* **RECORDS PROVIDED**:
----------------------------------------

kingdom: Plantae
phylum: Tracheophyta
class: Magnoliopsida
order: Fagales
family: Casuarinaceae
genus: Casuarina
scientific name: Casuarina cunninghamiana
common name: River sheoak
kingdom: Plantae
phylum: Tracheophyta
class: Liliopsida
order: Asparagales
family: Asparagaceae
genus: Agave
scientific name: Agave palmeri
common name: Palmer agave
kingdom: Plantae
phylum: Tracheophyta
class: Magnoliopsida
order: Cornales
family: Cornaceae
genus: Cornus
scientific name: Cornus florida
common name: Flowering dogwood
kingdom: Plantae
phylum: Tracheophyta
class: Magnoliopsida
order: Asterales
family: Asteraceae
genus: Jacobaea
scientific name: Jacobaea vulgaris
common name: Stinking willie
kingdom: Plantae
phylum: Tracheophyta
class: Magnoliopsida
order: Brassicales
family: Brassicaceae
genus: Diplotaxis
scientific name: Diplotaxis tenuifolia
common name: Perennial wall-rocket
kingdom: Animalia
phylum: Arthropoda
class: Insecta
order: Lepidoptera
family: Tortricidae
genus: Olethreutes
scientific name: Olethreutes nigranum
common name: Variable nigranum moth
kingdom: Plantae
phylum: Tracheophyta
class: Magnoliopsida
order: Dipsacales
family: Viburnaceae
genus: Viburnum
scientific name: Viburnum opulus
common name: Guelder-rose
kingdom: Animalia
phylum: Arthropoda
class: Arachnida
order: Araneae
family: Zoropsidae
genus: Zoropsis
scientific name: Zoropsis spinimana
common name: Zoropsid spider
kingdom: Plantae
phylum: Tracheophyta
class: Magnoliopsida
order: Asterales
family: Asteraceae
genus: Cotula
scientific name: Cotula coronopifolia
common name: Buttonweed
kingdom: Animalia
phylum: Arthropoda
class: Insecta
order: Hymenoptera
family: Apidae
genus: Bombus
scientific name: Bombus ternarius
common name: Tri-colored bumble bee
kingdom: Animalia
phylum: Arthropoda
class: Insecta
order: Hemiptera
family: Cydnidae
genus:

----------------------------------------

* **WRITTEN TASK**:
Can you reproduce the stretch of data from the line containing "order: Araneae" through the line containing "order: Hymenoptera", swapping "common name" for "vernacular name" and keeping everything else unchanged?

* **RESULT**:
order: Araneae
family: Zoropsidae
genus: Zoropsis
scientific name: Zoropsis spinimana
vernacular name: Zoropsid spider
kingdom: Plantae
phylum: Tracheophyta
class: Magnoliopsida
order: Asterales
family: Asteraceae
genus: Cotula
scientific name: Cotula coronopifolia
vernacular name: Buttonweed
kingdom: Animalia
phylum: Arthropoda
class: Insecta
order: Hymenoptera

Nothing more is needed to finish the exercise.